Мадам Шиллинг коротко взглянула:
- От вас - нет.
Ведьма без возраста заметно постарела.
- Я умею горшки выносить, - не отступил я. - А еще могу делать уколы и перевязки. Почему вы гоните меня, целительница?
Она никак не отреагировала. Я ждал, ждал, а потом сказал в никуда:
- Вообще-то место пострадавших в больнице. Как и врачей.
- Это не пострадавшие, это вполне здоровые люди, - все-таки ответила она. - Вы что, ничего не понимаете?
- Чего я не понимаю? - спросил я.
- Абстиненция, - сказала она. - У всего города.
- Больницы переполнены действительно пострадавшими, - сказала сбоку другая женщина. - От Академии весь день возили. Мест не хватало, так их в школы, в отели...
- Я только что из "Виты", - удивился я. - Ничего не заметил.
- Вашу "Виту" приказали не трогать, - опять подала голос мадам Шиллинг. - Кто приказал - вы лучше меня знаете.
- Вы-то почему не в больнице? Врачей, наверно, тоже не хватает.
- Не ваше дело, - рубанула она. - Я уволилась. Послушайте, вы же мешаете, нервируете нам людей.
Я был здесь не нужен. Девочка, улыбнулся я ей, зачем грубишь старикам? Ведь ты - хороший человек. Вчера ты наградила начальника полиции пощечиной. Эх, знала бы ты, что с ним сегодня сделал твой муж... Я засмеялся. Женщина подумала - над ней:
- Вон отсюда, - сказала она холодно.
Вон - это куда? Туда, куда пешеходная дорожка ведет, решил я, возвращая управление автопилоту...
Да, город сильно изменился. Известие о том, что денежное хранилище сгорело, странным образом повлияло на людей. Безволие затопило побережье наводнение, зона бедствия. Истерика и вялость, равнодушные лица и вернувшиеся болезни... "Плаза" вместо "Виты"... и еще - люди вновь увидели жмурь! Или люди вновь захотели жмурь?
Это была "ломка".
Абстиненция, сказала грамотная врачиха. Значит, не таким уж эфемерным оказался бумажный организм, рожденный фантазией бухгалтера-романтика! Но если есть "ломка", значит, была и токсикомания. Деньги были нервной системой, привязавшей нравственных людей друг к другу, посредником между нами и... чем? К какой субстанции пристрастились праведники, ставшие вдруг здоровыми? Страшный, прямо скажем, вопрос...

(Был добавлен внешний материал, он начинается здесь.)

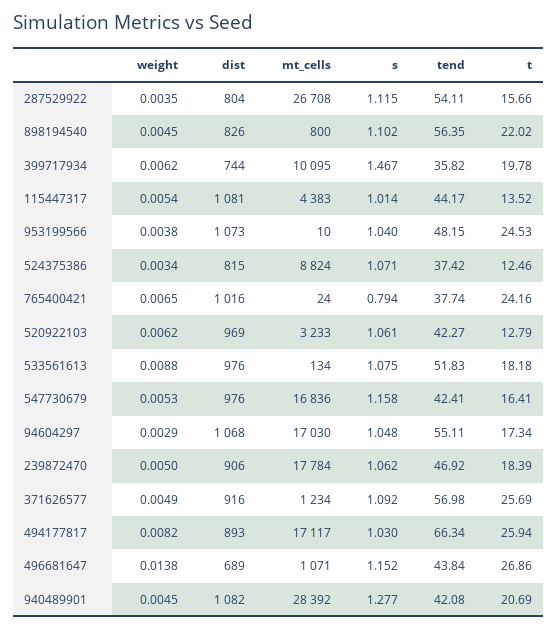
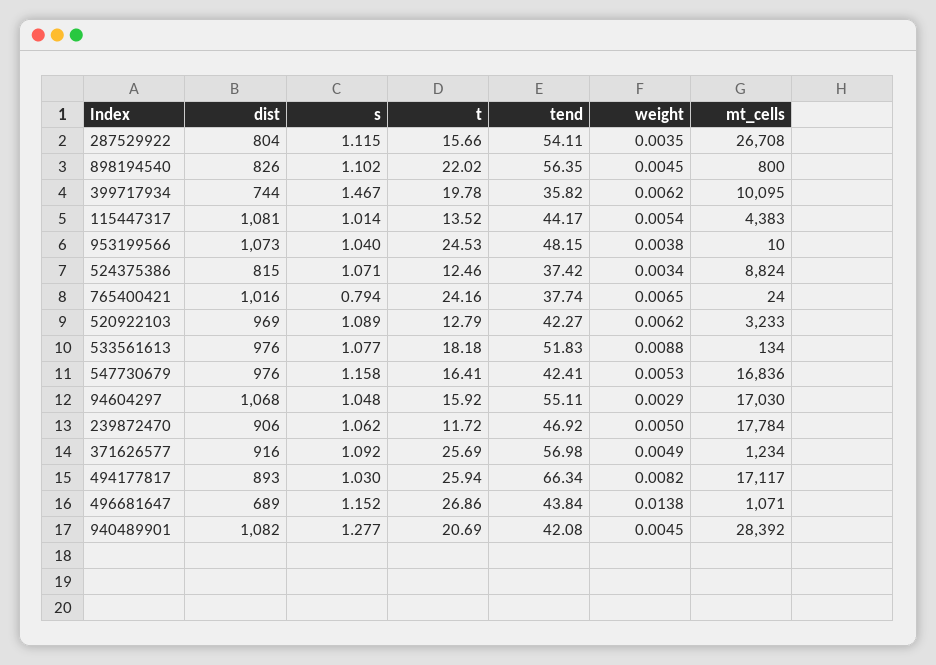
  {
    "weight": {
      "287529922": 0.0035,
      "898194540": 0.0045,
      "399717934": 0.0062,
      "115447317": 0.0054,
      "953199566": 0.0038,
      "524375386": 0.0034,
      "765400421": 0.0065,
      "520922103": 0.0062,
      "533561613": 0.0088,
      "547730679": 0.0053,
      "94604297": 0.0029,
      "239872470": 0.005,
      "371626577": 0.0049,
      "494177817": 0.0082,
      "496681647": 0.0138,
      "940489901": 0.0045
    },
    "dist": {
      "287529922": 804,
      "898194540": 826,
      "399717934": 744,
      "115447317": 1081,
      "953199566": 1073,
      "524375386": 815,
      "765400421": 1016,
      "520922103": 969,
      "533561613": 976,
      "547730679": 976,
      "94604297": 1068,
      "239872470": 906,
      "371626577": 916,
      "494177817": 893,
      "496681647": 689,
      "940489901": 1082
    },
    "mt_cells": {
      "287529922": 26708,
      "898194540": 800,
      "399717934": 10095,
      "115447317": 4383,
      "953199566": 10,
      "524375386": 8824,
      "765400421": 24,
      "520922103": 3233,
      "533561613": 134,
      "547730679": 16836,
      "94604297": 17030,
      "239872470": 17784,
      "371626577": 1234,
      "494177817": 17117,
      "496681647": 1071,
      "940489901": 28392
    },
    "s": {
      "287529922": 1.115,
      "898194540": 1.102,
      "399717934": 1.467,
      "115447317": 1.014,
      "953199566": 1.04,
      "524375386": 1.071,
      "765400421": 0.794,
-     "520922103": 1.061,
+     "520922103": 1.089,
-     "533561613": 1.075,
+     "533561613": 1.077,
      "547730679": 1.158,
      "94604297": 1.048,
      "239872470": 1.062,
      "371626577": 1.092,
      "494177817": 1.03,
      "496681647": 1.152,
      "940489901": 1.277
    },
    "tend": {
      "287529922": 54.11,
      "898194540": 56.35,
      "399717934": 35.82,
      "115447317": 44.17,
      "953199566": 48.15,
      "524375386": 37.42,
      "765400421": 37.74,
      "520922103": 42.27,
      "533561613": 51.83,
      "547730679": 42.41,
      "94604297": 55.11,
      "239872470": 46.92,
      "371626577": 56.98,
      "494177817": 66.34,
      "496681647": 43.84,
      "940489901": 42.08
    },
    "t": {
      "287529922": 15.66,
      "898194540": 22.02,
      "399717934": 19.78,
      "115447317": 13.52,
      "953199566": 24.53,
      "524375386": 12.46,
      "765400421": 24.16,
      "520922103": 12.79,
      "533561613": 18.18,
      "547730679": 16.41,
-     "94604297": 17.34,
+     "94604297": 15.92,
-     "239872470": 18.39,
+     "239872470": 11.72,
      "371626577": 25.69,
      "494177817": 25.94,
      "496681647": 26.86,
      "940489901": 20.69
    }
  }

Человек лежал на газоне, раскинув крестом руки. Штанины закатаны до колен, гавайка надорвана на груди. Часы "Ракета" со специальными звукопроводящими ремешками обтягивали его щиколотки и запястья, а пятый экземпляр часов был прилеплен с помощью биопластыря к солнечному сплетению. Половину лица закрывало длинное мотоциклетное зеркало увеличенного обзора.

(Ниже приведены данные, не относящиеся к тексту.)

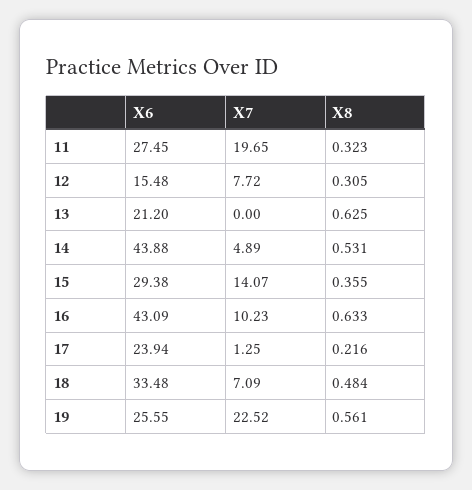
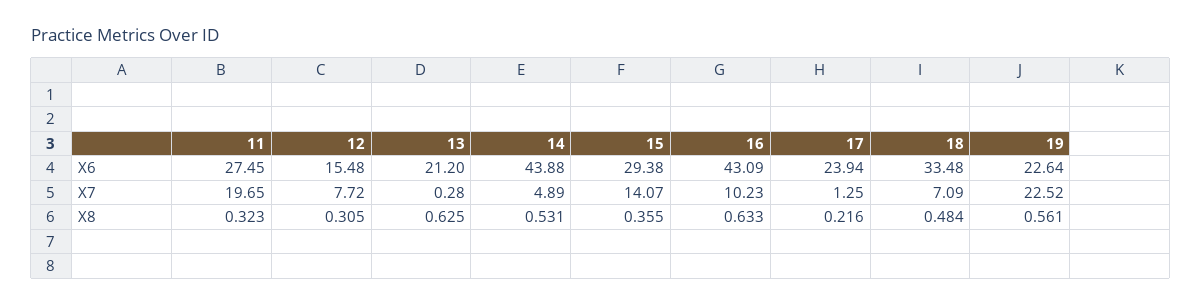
  {
    "X6": {
      "11": 27.45,
      "12": 15.48,
      "13": 21.2,
      "14": 43.88,
      "15": 29.38,
      "16": 43.09,
      "17": 23.94,
      "18": 33.48,
-     "19": 25.55
+     "19": 22.64
    },
    "X7": {
      "11": 19.65,
      "12": 7.72,
-     "13": 0,
+     "13": 0.28,
      "14": 4.89,
      "15": 14.07,
      "16": 10.23,
      "17": 1.25,
      "18": 7.09,
      "19": 22.52
    },
    "X8": {
      "11": 0.323,
      "12": 0.305,
      "13": 0.625,
      "14": 0.531,
      "15": 0.355,
      "16": 0.633,
      "17": 0.216,
      "18": 0.484,
      "19": 0.561
    }
  }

- Что видно на горизонте? - громко позвал я.
Жмурик был за горизонтом. Тогда я гадливо наступил на его часы - на те, что были на руках, одновременно на оба. Хотелось на солнечное сплетение, но я сдержал себя. Под ногами хрустнуло. То ли пластик, то ли кость. Человек вскочил, - зеркало улетело в траву, - и сказал, баюкая пострадавшие конечности:
- Ну и глупо! Все равно не берет... не берет, мара поганая. Я-то думал, глушилку наконец раздолбали...

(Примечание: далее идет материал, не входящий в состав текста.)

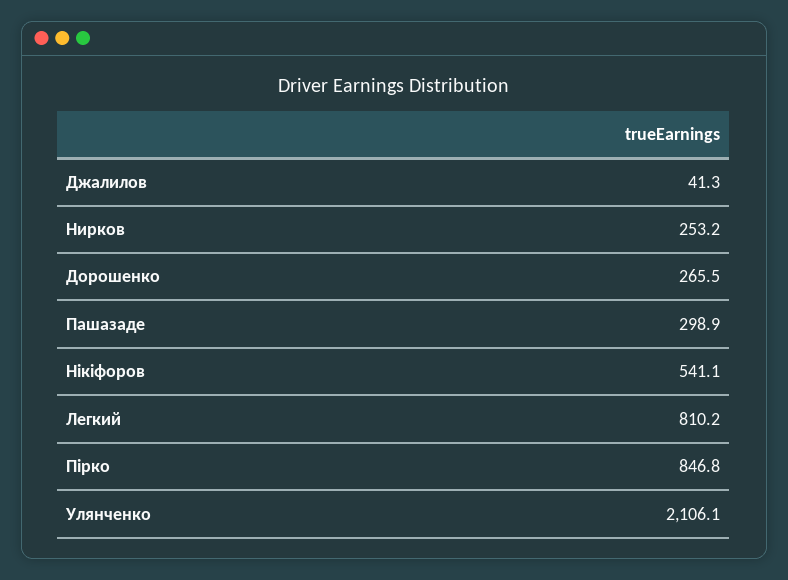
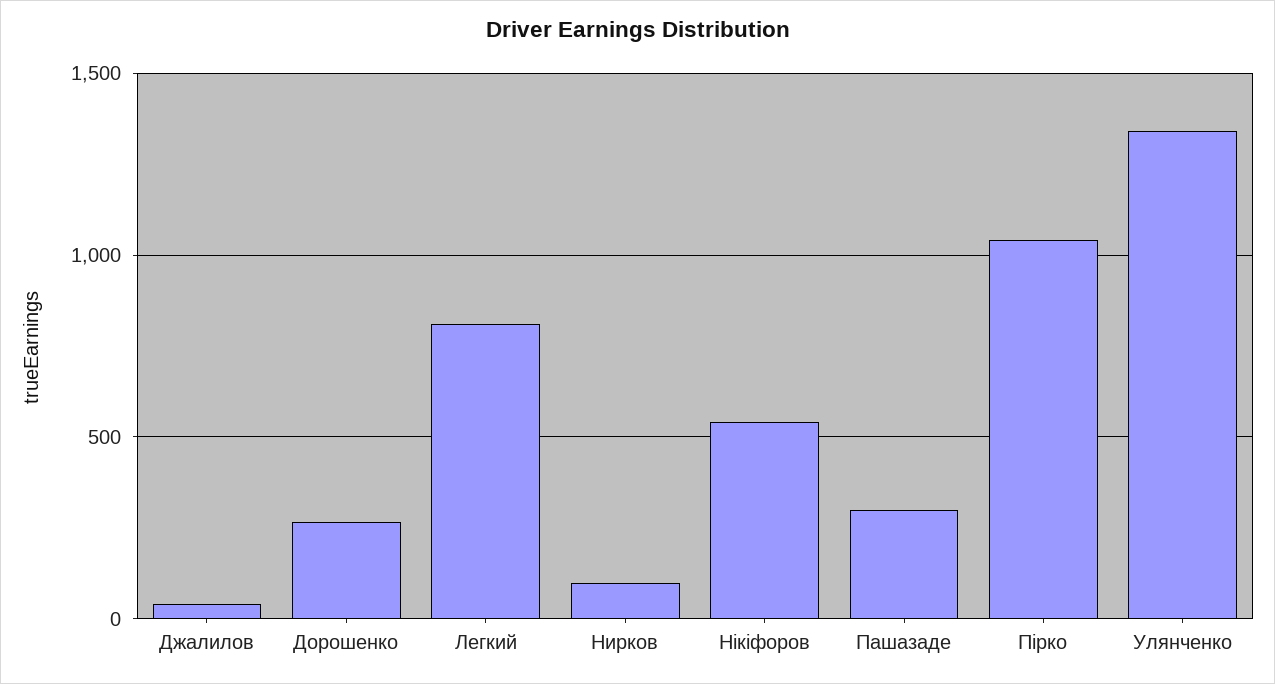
  {
    "Джалилов": 41.3,
-   "Нирков": 253.2,
+   "Нирков": 100,
    "Дорошенко": 265.5,
    "Пашазаде": 298.9,
    "Нікіфоров": 541.1,
    "Легкий": 810.2,
-   "Пірко": 846.8,
+   "Пірко": 1050,
-   "Улянченко": 2106.1
+   "Улянченко": 1350
  }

- Желаю вам здоровья, - сказал я раздавленному горем жмурику и пошел, пошел, пошел отсюда...
Мне-то почему плохо? У меня что, тоже абстиненция? То острейшее чувство вины, которое лишает меня воли к жизни... Кони Вардас, Стас, Анджей, юный пограничник. Теперь - индеец Киух. Феликс Паниагуа был сведен с ума при помощи лучевого психодислептика, а я допрашивал его с помощью "отвертки". Применять недопустимо, обронил всезнающий доктор Гончар, а я применил... "Mea culpa"28, - готово было сорваться с моих уст, хоть и не был я католиком, ни даже христианином.